Won Yeo Kyoung, Kim Choong Han, Jeon Jooyoung, Cha Jiho, Lim Dong Hui
Department of Ophthalmology, Samsung Medical Center, Sungkyunkwan University School of Medicine, Seoul, Republic of Korea.
Moonsoul Graduate School of Future Strategy, KAIST, Daejeon, Republic of Korea.
Comput Biol Med. 2025 May;190:109976. doi: 10.1016/j.compbiomed.2025.109976. Epub 2025 Mar 18.
To develop three novel Vision Transformer (ViT) frameworks for the specific diagnosis of bacterial and fungal keratitis using different types of anterior segment images and compare their performances.
Retrospective study.
A ViT was used to classify bacterial and fungal keratitis. We integrated one or more ViTs by adding a vector or by using self-attention to combine different types of anterior segment images (broad-beam, slit-beam, and blue-light). We compared the area under the receiver operating characteristic curve (AUROC) and area under the precision-recall curve (AUPRC) of the models. Cross-validation was performed thrice, and there was no overlap between the validation sets. The training/validation set was divided in an 8:2 ratio based on the number of individuals.
A total of 283 broad-beam, 610 slit-beam, and 342 blue-light images were obtained from 79 patients. 62 (78 %) patients were assigned for training and 17 (22 %) for validation. The AUROC of ViT with broad-beam images was 0.72. The top AUROC score (0.93) was attained by combining the outputs from two ViT models utilizing self-attention, incorporating both broad-beam and slit-beam images. Similarly, the highest AUPRC score (0.93) was reached by fusing the outputs from three ViTs with self-attention, involving broad-beam, slit-beam, and blue-light images.
Despite the limited dataset, we validated ViT with self-attention to learn different types of images to improve recognition accuracy in diagnosing bacterial and fungal keratitis. ViT with self-attention has a meaningful effect on enhancing the diagnostic performance of bacterial and fungal keratitis by combining two or more types of anterior segment images.
开发三种新型视觉Transformer(ViT)框架,用于使用不同类型的眼前节图像对细菌性和真菌性角膜炎进行特异性诊断,并比较它们的性能。
回顾性研究。
使用ViT对细菌性和真菌性角膜炎进行分类。我们通过添加向量或使用自注意力机制来整合一个或多个ViT,以组合不同类型的眼前节图像(宽光束、裂隙光束和蓝光)。我们比较了模型的受试者工作特征曲线下面积(AUROC)和精确召回率曲线下面积(AUPRC)。进行了三次交叉验证,验证集之间没有重叠。训练/验证集根据个体数量按8:2的比例划分。

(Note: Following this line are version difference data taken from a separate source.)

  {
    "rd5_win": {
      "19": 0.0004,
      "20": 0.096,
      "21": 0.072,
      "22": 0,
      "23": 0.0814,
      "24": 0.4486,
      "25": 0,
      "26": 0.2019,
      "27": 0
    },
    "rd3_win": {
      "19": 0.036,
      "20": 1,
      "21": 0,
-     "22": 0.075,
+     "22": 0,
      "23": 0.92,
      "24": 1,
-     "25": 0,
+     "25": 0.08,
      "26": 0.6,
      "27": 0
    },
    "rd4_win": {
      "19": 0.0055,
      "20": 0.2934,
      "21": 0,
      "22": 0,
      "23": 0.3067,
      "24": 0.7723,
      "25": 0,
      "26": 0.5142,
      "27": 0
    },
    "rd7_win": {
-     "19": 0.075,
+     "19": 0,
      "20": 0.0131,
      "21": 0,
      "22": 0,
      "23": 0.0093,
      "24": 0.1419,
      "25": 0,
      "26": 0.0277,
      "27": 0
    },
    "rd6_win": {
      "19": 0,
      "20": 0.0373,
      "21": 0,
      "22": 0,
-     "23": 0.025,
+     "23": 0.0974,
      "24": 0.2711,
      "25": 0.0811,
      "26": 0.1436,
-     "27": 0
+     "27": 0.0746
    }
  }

从79例患者中总共获得了283张宽光束图像、610张裂隙光束图像和342张蓝光图像。62例(78%)患者被分配用于训练,17例(22%)用于验证。使用宽光束图像的ViT的AUROC为0.72。通过利用自注意力机制组合两个ViT模型的输出,结合宽光束和裂隙光束图像,获得了最高的AUROC分数(0.93)。同样,通过融合三个具有自注意力机制的ViT的输出,涉及宽光束、裂隙光束和蓝光图像,达到了最高的AUPRC分数(0.93)。
尽管数据集有限,但我们验证了具有自注意力机制的ViT能够学习不同类型的图像,以提高诊断细菌性和真菌性角膜炎的识别准确率。具有自注意力机制的ViT通过组合两种或更多类型的眼前节图像,对提高细菌性和真菌性角膜炎的诊断性能具有显著作用。